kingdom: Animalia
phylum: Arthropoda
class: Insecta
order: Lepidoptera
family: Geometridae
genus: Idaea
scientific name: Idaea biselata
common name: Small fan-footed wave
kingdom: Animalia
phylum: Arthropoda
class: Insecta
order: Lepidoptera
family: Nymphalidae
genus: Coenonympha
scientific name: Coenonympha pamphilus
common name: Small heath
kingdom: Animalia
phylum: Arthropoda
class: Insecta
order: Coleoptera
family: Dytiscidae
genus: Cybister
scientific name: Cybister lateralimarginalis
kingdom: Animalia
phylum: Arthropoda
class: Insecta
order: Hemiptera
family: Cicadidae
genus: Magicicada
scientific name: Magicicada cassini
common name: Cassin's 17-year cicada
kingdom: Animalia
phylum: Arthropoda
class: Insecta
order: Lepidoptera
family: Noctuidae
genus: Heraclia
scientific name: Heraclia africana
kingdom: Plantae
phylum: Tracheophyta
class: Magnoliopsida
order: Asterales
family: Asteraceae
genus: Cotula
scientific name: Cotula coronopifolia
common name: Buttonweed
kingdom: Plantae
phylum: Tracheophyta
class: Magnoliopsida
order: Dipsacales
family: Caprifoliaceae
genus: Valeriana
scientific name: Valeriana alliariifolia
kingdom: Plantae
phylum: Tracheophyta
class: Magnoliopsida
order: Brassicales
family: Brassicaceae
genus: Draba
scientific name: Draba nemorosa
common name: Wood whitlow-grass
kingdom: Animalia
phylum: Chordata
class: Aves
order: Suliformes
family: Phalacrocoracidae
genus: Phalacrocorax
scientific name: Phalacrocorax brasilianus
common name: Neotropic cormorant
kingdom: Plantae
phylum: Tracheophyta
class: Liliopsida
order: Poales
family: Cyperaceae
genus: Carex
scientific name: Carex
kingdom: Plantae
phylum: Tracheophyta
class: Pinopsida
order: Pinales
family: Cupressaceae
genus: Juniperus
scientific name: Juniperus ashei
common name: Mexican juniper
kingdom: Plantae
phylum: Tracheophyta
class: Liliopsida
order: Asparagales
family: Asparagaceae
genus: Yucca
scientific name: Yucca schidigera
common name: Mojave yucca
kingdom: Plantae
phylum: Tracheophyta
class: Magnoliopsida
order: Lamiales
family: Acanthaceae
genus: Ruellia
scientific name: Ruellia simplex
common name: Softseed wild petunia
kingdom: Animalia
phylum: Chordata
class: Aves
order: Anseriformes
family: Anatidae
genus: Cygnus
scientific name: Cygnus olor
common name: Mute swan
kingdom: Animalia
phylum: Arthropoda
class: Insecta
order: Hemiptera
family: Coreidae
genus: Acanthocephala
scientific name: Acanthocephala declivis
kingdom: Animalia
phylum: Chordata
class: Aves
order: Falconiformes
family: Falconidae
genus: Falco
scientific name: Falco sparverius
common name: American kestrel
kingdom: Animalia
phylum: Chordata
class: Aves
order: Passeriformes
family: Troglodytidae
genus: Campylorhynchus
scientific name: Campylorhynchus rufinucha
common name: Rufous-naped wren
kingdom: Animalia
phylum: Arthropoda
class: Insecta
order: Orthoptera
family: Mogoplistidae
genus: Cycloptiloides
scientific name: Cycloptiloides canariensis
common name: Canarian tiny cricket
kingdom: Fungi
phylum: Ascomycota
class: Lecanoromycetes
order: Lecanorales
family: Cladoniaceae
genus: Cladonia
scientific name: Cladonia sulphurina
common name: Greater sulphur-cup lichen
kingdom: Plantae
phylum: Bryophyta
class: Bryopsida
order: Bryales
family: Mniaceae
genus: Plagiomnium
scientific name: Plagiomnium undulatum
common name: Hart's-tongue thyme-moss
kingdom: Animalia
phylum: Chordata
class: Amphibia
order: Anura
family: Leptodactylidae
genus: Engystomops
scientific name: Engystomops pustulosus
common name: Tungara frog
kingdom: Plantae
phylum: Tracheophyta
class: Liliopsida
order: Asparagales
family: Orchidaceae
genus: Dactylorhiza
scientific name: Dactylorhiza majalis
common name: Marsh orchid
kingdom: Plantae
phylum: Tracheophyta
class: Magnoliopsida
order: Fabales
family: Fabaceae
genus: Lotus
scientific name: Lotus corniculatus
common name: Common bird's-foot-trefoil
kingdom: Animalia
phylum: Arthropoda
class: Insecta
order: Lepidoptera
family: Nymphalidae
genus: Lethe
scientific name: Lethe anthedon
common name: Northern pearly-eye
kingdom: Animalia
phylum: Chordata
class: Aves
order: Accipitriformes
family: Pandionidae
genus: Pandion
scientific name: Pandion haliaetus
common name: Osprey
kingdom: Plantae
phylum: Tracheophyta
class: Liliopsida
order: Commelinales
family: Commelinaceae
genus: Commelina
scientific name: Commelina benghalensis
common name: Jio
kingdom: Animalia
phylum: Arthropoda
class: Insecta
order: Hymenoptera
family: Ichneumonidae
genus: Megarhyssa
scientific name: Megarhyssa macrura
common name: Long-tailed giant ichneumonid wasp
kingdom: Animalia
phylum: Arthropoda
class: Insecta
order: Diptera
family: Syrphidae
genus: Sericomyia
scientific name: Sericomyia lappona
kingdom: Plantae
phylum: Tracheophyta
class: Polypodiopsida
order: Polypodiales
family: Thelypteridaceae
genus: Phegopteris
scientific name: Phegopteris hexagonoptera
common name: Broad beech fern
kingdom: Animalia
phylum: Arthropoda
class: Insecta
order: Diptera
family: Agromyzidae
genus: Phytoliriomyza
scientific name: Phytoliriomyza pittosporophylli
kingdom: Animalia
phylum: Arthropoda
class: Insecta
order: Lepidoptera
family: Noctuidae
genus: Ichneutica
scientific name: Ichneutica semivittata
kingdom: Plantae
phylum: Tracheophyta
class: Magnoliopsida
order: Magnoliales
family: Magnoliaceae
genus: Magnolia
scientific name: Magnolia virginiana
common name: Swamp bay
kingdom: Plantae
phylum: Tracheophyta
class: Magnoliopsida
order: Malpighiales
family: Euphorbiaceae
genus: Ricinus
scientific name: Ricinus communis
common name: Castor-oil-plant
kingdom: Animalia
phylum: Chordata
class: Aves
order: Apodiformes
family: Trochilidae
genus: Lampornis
----
Edit every one of the items above so that "common name" becomes "vernacular name", leaving all other text as it is.

Final result:
kingdom: Animalia
phylum: Arthropoda
class: Insecta
order: Lepidoptera
family: Geometridae
genus: Idaea
scientific name: Idaea biselata
vernacular name: Small fan-footed wave
kingdom: Animalia
phylum: Arthropoda
class: Insecta
order: Lepidoptera
family: Nymphalidae
genus: Coenonympha
scientific name: Coenonympha pamphilus
vernacular name: Small heath
kingdom: Animalia
phylum: Arthropoda
class: Insecta
order: Coleoptera
family: Dytiscidae
genus: Cybister
scientific name: Cybister lateralimarginalis
kingdom: Animalia
phylum: Arthropoda
class: Insecta
order: Hemiptera
family: Cicadidae
genus: Magicicada
scientific name: Magicicada cassini
vernacular name: Cassin's 17-year cicada
kingdom: Animalia
phylum: Arthropoda
class: Insecta
order: Lepidoptera
family: Noctuidae
genus: Heraclia
scientific name: Heraclia africana
kingdom: Plantae
phylum: Tracheophyta
class: Magnoliopsida
order: Asterales
family: Asteraceae
genus: Cotula
scientific name: Cotula coronopifolia
vernacular name: Buttonweed
kingdom: Plantae
phylum: Tracheophyta
class: Magnoliopsida
order: Dipsacales
family: Caprifoliaceae
genus: Valeriana
scientific name: Valeriana alliariifolia
kingdom: Plantae
phylum: Tracheophyta
class: Magnoliopsida
order: Brassicales
family: Brassicaceae
genus: Draba
scientific name: Draba nemorosa
vernacular name: Wood whitlow-grass
kingdom: Animalia
phylum: Chordata
class: Aves
order: Suliformes
family: Phalacrocoracidae
genus: Phalacrocorax
scientific name: Phalacrocorax brasilianus
vernacular name: Neotropic cormorant
kingdom: Plantae
phylum: Tracheophyta
class: Liliopsida
order: Poales
family: Cyperaceae
genus: Carex
scientific name: Carex
kingdom: Plantae
phylum: Tracheophyta
class: Pinopsida
order: Pinales
family: Cupressaceae
genus: Juniperus
scientific name: Juniperus ashei
vernacular name: Mexican juniper
kingdom: Plantae
phylum: Tracheophyta
class: Liliopsida
order: Asparagales
family: Asparagaceae
genus: Yucca
scientific name: Yucca schidigera
vernacular name: Mojave yucca
kingdom: Plantae
phylum: Tracheophyta
class: Magnoliopsida
order: Lamiales
family: Acanthaceae
genus: Ruellia
scientific name: Ruellia simplex
vernacular name: Softseed wild petunia
kingdom: Animalia
phylum: Chordata
class: Aves
order: Anseriformes
family: Anatidae
genus: Cygnus
scientific name: Cygnus olor
vernacular name: Mute swan
kingdom: Animalia
phylum: Arthropoda
class: Insecta
order: Hemiptera
family: Coreidae
genus: Acanthocephala
scientific name: Acanthocephala declivis
kingdom: Animalia
phylum: Chordata
class: Aves
order: Falconiformes
family: Falconidae
genus: Falco
scientific name: Falco sparverius
vernacular name: American kestrel
kingdom: Animalia
phylum: Chordata
class: Aves
order: Passeriformes
family: Troglodytidae
genus: Campylorhynchus
scientific name: Campylorhynchus rufinucha
vernacular name: Rufous-naped wren
kingdom: Animalia
phylum: Arthropoda
class: Insecta
order: Orthoptera
family: Mogoplistidae
genus: Cycloptiloides
scientific name: Cycloptiloides canariensis
vernacular name: Canarian tiny cricket
kingdom: Fungi
phylum: Ascomycota
class: Lecanoromycetes
order: Lecanorales
family: Cladoniaceae
genus: Cladonia
scientific name: Cladonia sulphurina
vernacular name: Greater sulphur-cup lichen
kingdom: Plantae
phylum: Bryophyta
class: Bryopsida
order: Bryales
family: Mniaceae
genus: Plagiomnium
scientific name: Plagiomnium undulatum
vernacular name: Hart's-tongue thyme-moss
kingdom: Animalia
phylum: Chordata
class: Amphibia
order: Anura
family: Leptodactylidae
genus: Engystomops
scientific name: Engystomops pustulosus
vernacular name: Tungara frog
kingdom: Plantae
phylum: Tracheophyta
class: Liliopsida
order: Asparagales
family: Orchidaceae
genus: Dactylorhiza
scientific name: Dactylorhiza majalis
vernacular name: Marsh orchid
kingdom: Plantae
phylum: Tracheophyta
class: Magnoliopsida
order: Fabales
family: Fabaceae
genus: Lotus
scientific name: Lotus corniculatus
vernacular name: Common bird's-foot-trefoil
kingdom: Animalia
phylum: Arthropoda
class: Insecta
order: Lepidoptera
family: Nymphalidae
genus: Lethe
scientific name: Lethe anthedon
vernacular name: Northern pearly-eye
kingdom: Animalia
phylum: Chordata
class: Aves
order: Accipitriformes
family: Pandionidae
genus: Pandion
scientific name: Pandion haliaetus
vernacular name: Osprey
kingdom: Plantae
phylum: Tracheophyta
class: Liliopsida
order: Commelinales
family: Commelinaceae
genus: Commelina
scientific name: Commelina benghalensis
vernacular name: Jio
kingdom: Animalia
phylum: Arthropoda
class: Insecta
order: Hymenoptera
family: Ichneumonidae
genus: Megarhyssa
scientific name: Megarhyssa macrura
vernacular name: Long-tailed giant ichneumonid wasp
kingdom: Animalia
phylum: Arthropoda
class: Insecta
order: Diptera
family: Syrphidae
genus: Sericomyia
scientific name: Sericomyia lappona
kingdom: Plantae
phylum: Tracheophyta
class: Polypodiopsida
order: Polypodiales
family: Thelypteridaceae
genus: Phegopteris
scientific name: Phegopteris hexagonoptera
vernacular name: Broad beech fern
kingdom: Animalia
phylum: Arthropoda
class: Insecta
order: Diptera
family: Agromyzidae
genus: Phytoliriomyza
scientific name: Phytoliriomyza pittosporophylli
kingdom: Animalia
phylum: Arthropoda
class: Insecta
order: Lepidoptera
family: Noctuidae
genus: Ichneutica
scientific name: Ichneutica semivittata
kingdom: Plantae
phylum: Tracheophyta
class: Magnoliopsida
order: Magnoliales
family: Magnoliaceae
genus: Magnolia
scientific name: Magnolia virginiana
vernacular name: Swamp bay
kingdom: Plantae
phylum: Tracheophyta
class: Magnoliopsida
order: Malpighiales
family: Euphorbiaceae
genus: Ricinus
scientific name: Ricinus communis
vernacular name: Castor-oil-plant
kingdom: Animalia
phylum: Chordata
class: Aves
order: Apodiformes
family: Trochilidae
genus: Lampornis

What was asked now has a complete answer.